First you forget names, then you forget faces. Next you forget to pull your zipper up and finally, you forget to pull it down.
There's an old saying, 'Life begins at forty.' That's silly. Life begins every morning you wake up.
Too bad that all the people who know how to run the country are busy driving taxicabs and cutting hair.
I look to the future because that's where I'm going to spend the rest of my life.
I get up every morning and read the obituary column. If my name's not there, I eat breakfast.
You know you're getting old when you stoop to tie your shoelaces and wonder what else you could do while you're down there.
I honestly think it is better to be a failure at something you love than to be a success at something you hate.
You can't help getting older, but you don't have to get old.
I love to sing, and I love to drink scotch. Most people would rather hear me drink scotch.
I was brought up to respect my elders, so now I don't have to respect anybody.
The secret of a good sermon is to have a good beginning and a good ending, then having the two as close together as possible.
If you live to be one hundred, you've got it made. Very few people die past that age.

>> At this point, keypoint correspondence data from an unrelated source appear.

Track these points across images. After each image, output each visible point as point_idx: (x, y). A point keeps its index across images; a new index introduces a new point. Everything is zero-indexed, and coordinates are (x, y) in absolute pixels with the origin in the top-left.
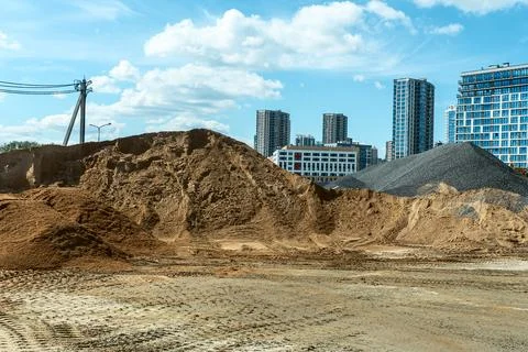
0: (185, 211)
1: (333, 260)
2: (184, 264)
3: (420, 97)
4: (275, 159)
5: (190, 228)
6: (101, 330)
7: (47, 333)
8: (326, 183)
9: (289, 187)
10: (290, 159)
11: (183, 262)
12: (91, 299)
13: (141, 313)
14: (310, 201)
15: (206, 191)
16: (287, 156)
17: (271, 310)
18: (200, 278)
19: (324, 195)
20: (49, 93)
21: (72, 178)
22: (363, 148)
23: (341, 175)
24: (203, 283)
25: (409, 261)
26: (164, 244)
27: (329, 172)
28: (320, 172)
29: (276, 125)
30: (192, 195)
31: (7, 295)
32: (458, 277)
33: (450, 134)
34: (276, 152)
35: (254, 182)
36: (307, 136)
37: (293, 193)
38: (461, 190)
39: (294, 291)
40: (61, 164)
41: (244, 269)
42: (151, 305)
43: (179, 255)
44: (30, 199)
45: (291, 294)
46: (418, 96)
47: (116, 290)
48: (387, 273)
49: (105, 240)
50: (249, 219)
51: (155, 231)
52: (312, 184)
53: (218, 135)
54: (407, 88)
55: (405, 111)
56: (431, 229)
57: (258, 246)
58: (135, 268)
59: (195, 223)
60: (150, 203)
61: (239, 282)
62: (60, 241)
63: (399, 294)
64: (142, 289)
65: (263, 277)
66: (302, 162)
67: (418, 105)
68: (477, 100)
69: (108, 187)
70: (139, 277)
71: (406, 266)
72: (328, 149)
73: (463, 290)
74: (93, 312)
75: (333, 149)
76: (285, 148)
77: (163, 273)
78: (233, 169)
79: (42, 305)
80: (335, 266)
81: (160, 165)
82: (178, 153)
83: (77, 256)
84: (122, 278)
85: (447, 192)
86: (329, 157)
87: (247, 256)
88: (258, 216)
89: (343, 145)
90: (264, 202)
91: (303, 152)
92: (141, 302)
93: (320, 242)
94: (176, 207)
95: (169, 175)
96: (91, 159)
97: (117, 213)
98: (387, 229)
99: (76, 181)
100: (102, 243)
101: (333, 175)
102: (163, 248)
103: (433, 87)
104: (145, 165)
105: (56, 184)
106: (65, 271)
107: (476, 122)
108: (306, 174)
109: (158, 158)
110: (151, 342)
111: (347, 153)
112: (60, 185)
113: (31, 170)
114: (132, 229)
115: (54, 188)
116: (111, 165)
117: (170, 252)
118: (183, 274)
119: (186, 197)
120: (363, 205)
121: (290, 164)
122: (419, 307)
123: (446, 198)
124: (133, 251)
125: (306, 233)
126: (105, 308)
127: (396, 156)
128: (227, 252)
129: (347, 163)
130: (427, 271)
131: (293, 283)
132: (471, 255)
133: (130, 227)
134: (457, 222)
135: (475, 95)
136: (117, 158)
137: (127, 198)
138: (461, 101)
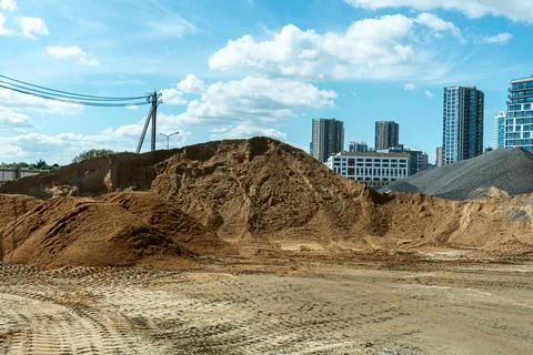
0: (247, 214)
1: (387, 261)
2: (246, 263)
3: (470, 104)
4: (330, 164)
5: (252, 229)
6: (174, 323)
7: (126, 325)
8: (379, 188)
9: (344, 191)
10: (344, 164)
11: (245, 261)
12: (164, 294)
13: (208, 308)
14: (365, 204)
15: (266, 195)
16: (341, 162)
17: (330, 308)
18: (262, 276)
19: (378, 199)
20: (123, 105)
21: (144, 184)
22: (414, 154)
23: (393, 180)
24: (265, 282)
25: (461, 263)
26: (229, 244)
27: (381, 177)
28: (373, 177)
29: (331, 132)
30: (253, 199)
31: (89, 289)
32: (511, 279)
33: (500, 139)
34: (331, 158)
35: (311, 186)
36: (360, 143)
37: (347, 197)
38: (512, 194)
39: (351, 290)
40: (135, 169)
41: (303, 268)
42: (218, 300)
43: (242, 254)
44: (108, 202)
45: (349, 293)
46: (467, 106)
47: (185, 286)
48: (441, 274)
49: (175, 240)
50: (307, 221)
51: (220, 232)
52: (366, 189)
53: (277, 143)
54: (456, 96)
55: (455, 119)
56: (483, 232)
57: (315, 247)
58: (202, 266)
59: (256, 225)
60: (215, 206)
61: (298, 281)
62: (135, 240)
63: (453, 294)
64: (210, 284)
66: (356, 167)
67: (467, 112)
68: (527, 106)
69: (177, 191)
70: (206, 274)
71: (459, 268)
72: (380, 155)
73: (517, 292)
74: (166, 307)
75: (385, 155)
76: (339, 154)
77: (229, 271)
78: (291, 174)
79: (120, 298)
80: (391, 267)
81: (223, 170)
82: (241, 159)
83: (149, 255)
84: (191, 275)
85: (498, 196)
86: (382, 163)
87: (305, 256)
88: (315, 219)
89: (395, 151)
90: (321, 205)
91: (356, 158)
92: (209, 298)
93: (374, 243)
94: (239, 209)
95: (232, 179)
96: (161, 166)
97: (186, 215)
98: (438, 231)
99: (148, 186)
100: (172, 242)
101: (385, 179)
102: (227, 248)
103: (483, 94)
104: (209, 171)
105: (130, 188)
106: (139, 268)
107: (526, 128)
108: (359, 179)
109: (222, 164)
110: (219, 335)
111: (398, 159)
112: (134, 190)
113: (109, 175)
114: (199, 230)
115: (129, 191)
116: (179, 171)
117: (233, 253)
118: (247, 272)
119: (248, 201)
120: (416, 208)
121: (344, 169)
122: (473, 307)
123: (498, 201)
124: (199, 250)
125: (361, 235)
126: (177, 303)
127: (446, 162)
128: (287, 251)
129: (398, 168)
130: (480, 272)
131: (350, 282)
132: (523, 258)
133: (197, 228)
134: (509, 225)
135: (525, 101)
136: (185, 165)
137: (194, 201)
138: (511, 108)
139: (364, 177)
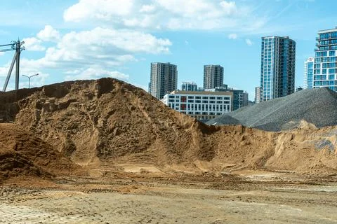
0: (96, 141)
1: (214, 182)
2: (95, 183)
3: (284, 51)
4: (165, 101)
5: (99, 155)
8: (207, 121)
9: (178, 123)
10: (177, 101)
11: (94, 181)
12: (26, 208)
14: (195, 134)
15: (112, 126)
16: (175, 99)
18: (108, 194)
19: (206, 130)
21: (9, 117)
22: (236, 93)
23: (219, 114)
25: (276, 183)
26: (80, 167)
27: (209, 112)
28: (201, 111)
29: (166, 74)
30: (102, 129)
32: (318, 197)
33: (309, 80)
34: (166, 96)
35: (149, 119)
36: (191, 83)
37: (180, 128)
38: (319, 126)
39: (183, 205)
41: (142, 187)
42: (71, 214)
43: (92, 175)
45: (181, 208)
46: (282, 50)
47: (44, 202)
48: (259, 193)
49: (35, 163)
50: (146, 148)
51: (73, 157)
52: (196, 121)
53: (121, 83)
54: (272, 44)
55: (271, 63)
56: (294, 158)
58: (58, 185)
59: (103, 151)
60: (69, 136)
61: (139, 198)
63: (270, 210)
64: (65, 201)
65: (158, 194)
66: (187, 103)
67: (282, 58)
68: (332, 53)
69: (37, 123)
70: (61, 192)
71: (274, 188)
72: (208, 93)
73: (324, 208)
75: (212, 93)
76: (173, 92)
77: (81, 190)
78: (133, 109)
80: (216, 187)
81: (76, 106)
82: (90, 96)
83: (14, 176)
84: (49, 193)
85: (307, 128)
86: (209, 100)
87: (144, 177)
88: (152, 146)
89: (220, 90)
90: (158, 135)
92: (64, 211)
93: (203, 167)
94: (89, 138)
95: (83, 113)
96: (24, 102)
97: (44, 143)
98: (257, 157)
99: (12, 118)
100: (33, 165)
101: (212, 114)
102: (79, 170)
103: (294, 43)
104: (65, 106)
107: (331, 71)
108: (190, 113)
109: (74, 101)
111: (223, 96)
112: (1, 122)
114: (55, 156)
116: (39, 106)
117: (84, 174)
118: (95, 190)
119: (97, 131)
120: (238, 138)
121: (177, 105)
122: (287, 221)
123: (307, 132)
125: (191, 160)
126: (37, 216)
127: (264, 99)
128: (129, 173)
129: (223, 104)
130: (292, 191)
131: (182, 199)
132: (329, 180)
133: (54, 154)
134: (316, 152)
135: (330, 49)
136: (44, 101)
137: (51, 131)
138: (319, 54)
139: (194, 111)
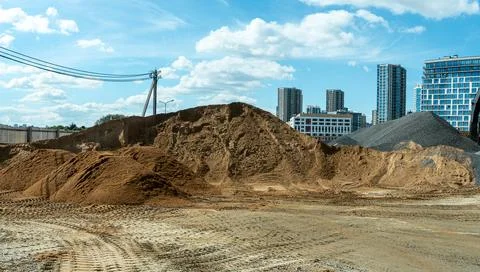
0: (228, 163)
1: (334, 198)
2: (227, 201)
3: (396, 77)
4: (292, 123)
5: (231, 175)
6: (173, 247)
7: (138, 249)
8: (329, 141)
9: (302, 144)
10: (303, 123)
11: (226, 199)
12: (165, 225)
13: (198, 235)
14: (317, 154)
15: (242, 148)
16: (301, 121)
17: (289, 234)
18: (238, 210)
19: (328, 150)
21: (148, 140)
22: (355, 115)
23: (340, 135)
26: (213, 187)
27: (331, 133)
28: (324, 133)
29: (292, 98)
30: (232, 151)
31: (111, 222)
33: (418, 105)
34: (292, 118)
35: (276, 140)
36: (315, 106)
37: (305, 149)
38: (424, 146)
39: (305, 220)
40: (142, 129)
41: (270, 205)
42: (205, 230)
43: (224, 194)
44: (122, 155)
45: (304, 223)
46: (395, 77)
47: (182, 219)
48: (371, 208)
49: (173, 184)
50: (273, 168)
51: (207, 177)
52: (319, 142)
53: (250, 107)
54: (386, 71)
55: (386, 88)
56: (404, 176)
58: (194, 204)
59: (234, 172)
60: (203, 157)
61: (266, 214)
62: (143, 184)
63: (380, 224)
64: (199, 219)
65: (284, 210)
66: (312, 125)
67: (395, 84)
68: (436, 81)
69: (173, 146)
70: (196, 210)
71: (385, 203)
72: (330, 116)
73: (425, 220)
74: (166, 235)
75: (334, 116)
76: (299, 115)
77: (213, 208)
78: (261, 131)
79: (133, 229)
81: (209, 129)
82: (222, 120)
83: (155, 195)
84: (185, 211)
85: (415, 148)
86: (331, 122)
87: (272, 195)
88: (279, 166)
89: (341, 113)
90: (284, 156)
92: (198, 227)
93: (324, 185)
94: (221, 160)
95: (215, 136)
96: (161, 126)
97: (180, 164)
98: (372, 175)
99: (152, 142)
100: (171, 186)
101: (334, 135)
102: (212, 190)
103: (403, 71)
104: (198, 129)
105: (138, 144)
106: (147, 206)
107: (435, 97)
108: (314, 134)
109: (208, 124)
110: (206, 255)
111: (344, 119)
112: (141, 145)
113: (122, 134)
114: (190, 176)
115: (137, 146)
116: (175, 130)
117: (217, 193)
118: (226, 208)
119: (228, 153)
120: (356, 157)
121: (303, 127)
122: (393, 232)
123: (415, 152)
124: (192, 191)
125: (314, 179)
126: (174, 231)
127: (380, 122)
128: (258, 192)
129: (344, 126)
130: (400, 206)
131: (305, 215)
134: (422, 170)
135: (434, 77)
136: (179, 125)
137: (187, 153)
138: (425, 81)
139: (318, 133)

And God said 'Let there be Satan, so people don't blame everything on me. And let there be lawyers, so people don't blame everything on Satan.'
It takes only one drink to get me drunk. The trouble is, I can't remember if it's the thirteenth or the fourteenth.
Happiness is having a large, loving, caring, close-knit family in another city.
I'd rather be over the hill than under it.
When I was a boy the Dead Sea was only sick.
When you stop giving and offering something to the rest of the world, it's time to turn out the lights.
Happiness? A good cigar, a good meal, a good cigar and a good woman - or a bad woman; it depends on how much happiness you can handle.
In those days the best painkiller was ice; it wasn't addictive and it was particularly effective if you poured some whiskey over it.
I find you have to take each day as it comes and be thankful for who's left and whatever you can still do.
Young. Old. Just words. Inside we feel like our shoe size.
Lots of people have asked me what Gracie and I did to make our marriage work. It's simple - we don't do anything. I think the trouble with a lot of people is that they work too hard at staying married. They make a business out of it. When you work too hard at a business you get tired; and when you get tired you get grouchy; and when you get grouchy you start fighting; and when you start fighting you're out of business.
I never go jogging, it makes me spill my martini.
There's nothing wrong with making love with the light on. Just make sure the car door is closed.